The program aired just days before the 2015 State of Origin decider, which Queensland would win 52-6, and Smith suspects the scheduling decision was designed to boost ratings for the blockbuster clash or put the Maroons off their game.
As far as the champion hooker was concerned, his relationship with Channel 9 was over.
“The Queensland Rugby League let Nine know how I felt: there was no way I was talking to them before, during or after the match,” Smith writes.
The 37-year-old reveals he spoke on the phone with McKinnon a few weeks after 60 Minutes aired, for the first time since his injury. Smith says McKinnon told him Nine played the footage of him talking to the whistleblower “on a loop” and kept asking him about Smith’s actions “until they got the angry reaction out of him that they wanted”.
Smith was furious and accused Nine of taking the focus away from McKinnon overcoming adversity alongside partner Teigan “by putting me in there and sensationalising things”.
THE BLOWBACK
Smith was incensed Nine didn’t reach out for comment before 60 Minutes aired, furious it only contacted him afterwards — an act he believes was done with the hope of getting another program out of his response.
The footy star wouldn’t be talking to the network again until he received an apology and in May 2016 Smith, wife Barb and Nine executives — including then-head of sport Tom Malone, who was executive producer of 60 Minutes at the time of the McKinnon program — sat down in a room with former NRL CEO Todd Greenberg.
“We asked why I hadn’t been asked for comment before the program had aired, and they said they didn’t feel like I needed to be in it,” Smith writes in his book.
“That made no sense. Why wouldn’t they give me a chance to share my opinion?”
Smith and Barb laid down the law in that room at Melbourne’s Crown Casino, questioning whether Nine understood the impact a story like that had not just on him, but on their family, accusing the broadcaster of showing no responsibility for the affected parties’ welfare.
“Barb and I got it all off our chests, and I think they were quite taken aback by the emotion from both of us,” Smith says. “I didn’t get teary, but I did choke up talking about it because of the effect it had on my family.

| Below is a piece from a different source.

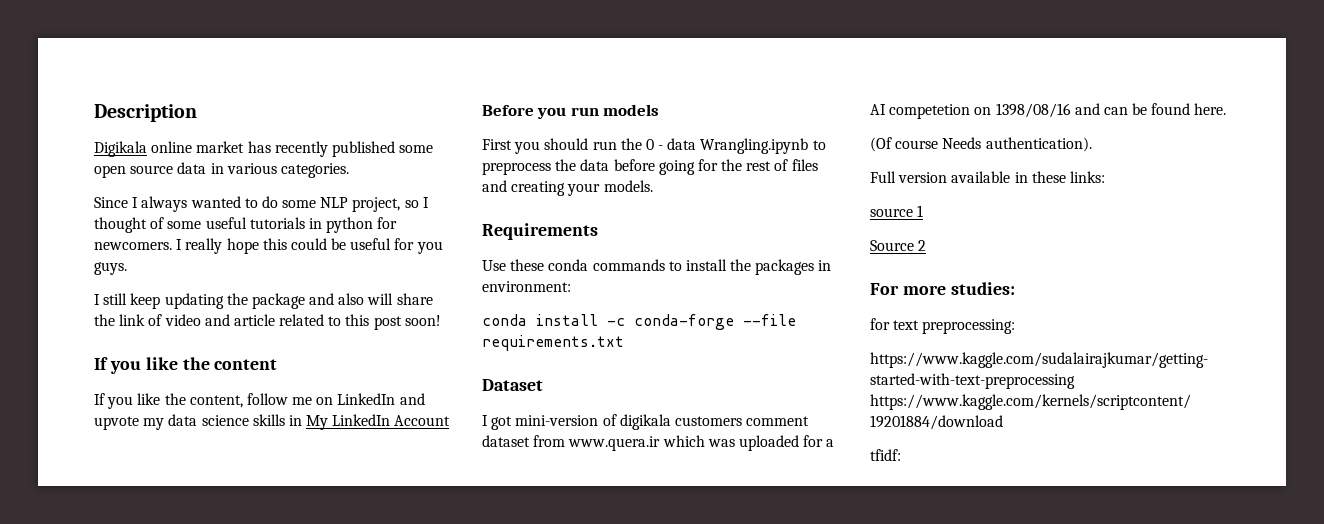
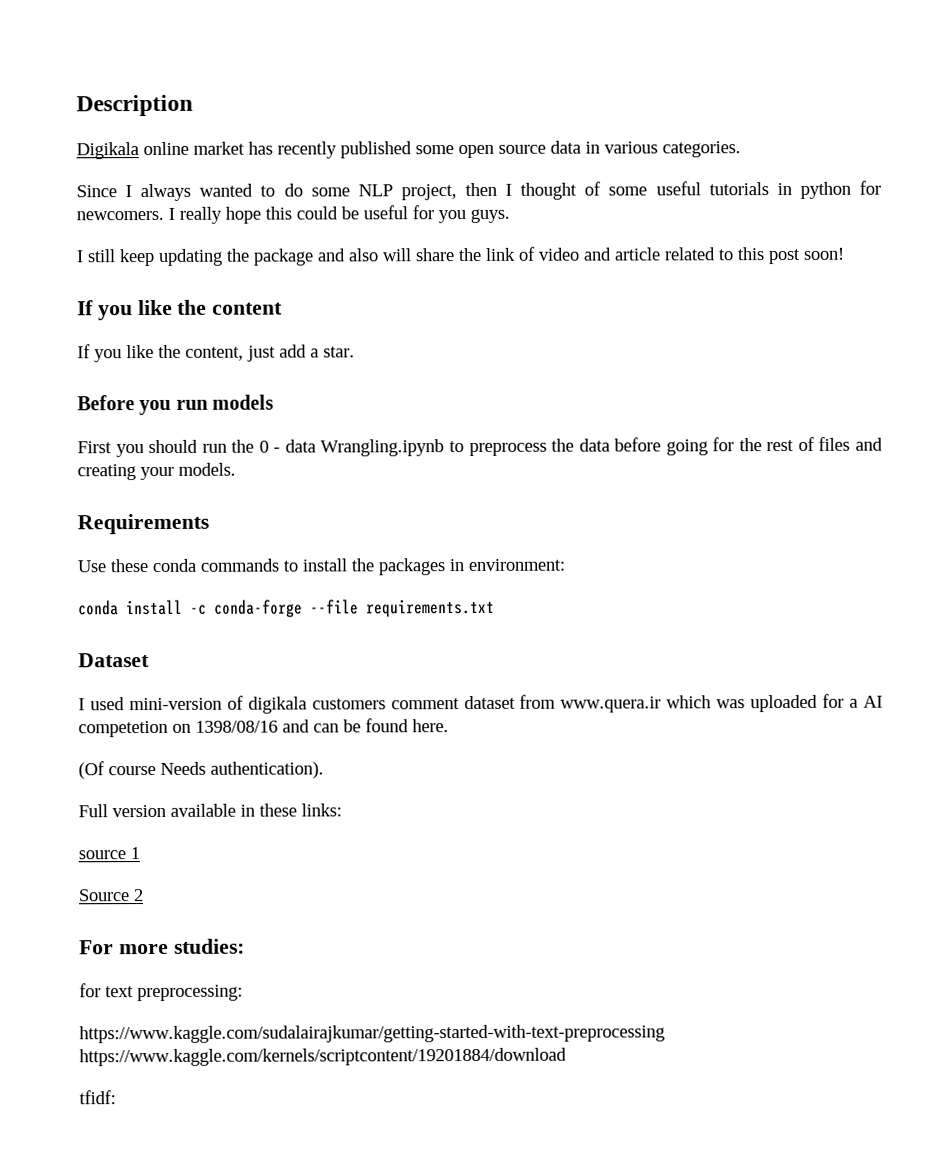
[404,200,419,208] so -> [464,182,497,197] then
[246,393,425,405] [94,414,451,430] follow me on LinkedIn and upvote my data science skills in My LinkedIn Account -> [247,344,355,362] just add a star.
[491,416,513,430] got -> [89,697,125,711] used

“All we wanted out of that meeting was for them to realise what they had done, and the effect it had on us as a family.”
THE APOLOGY
Smith demanded an apology. The Melbourne captain says an agreement was reached where he and Malone would appear on an upcoming episode of The Footy Show, and Malone would say sorry publicly before giving Smith a chance to speak too.
But when the night arrived and Smith was waiting in the green room minutes before going on air, he says the tables turned. He was told Malone wasn’t going on TV and instead Footy Show host Paul Vautin would be apologising on Nine’s behalf.
Smith was “stunned” and called the change in plans “bulls***”, accusing Malone of backing out of the deal and threatening to pull the pin on his own appearance.
In the end, Smith just got it over with and Vautin apologised.
Although the former Queensland and Kangaroos skipper’s boycott of Nine ended, he’s still bitter about how things went down.
“I walked away that night p***ed off about how it had all gone down,” Smith writes. “After everything that happened, they couldn’t even get the apology right.”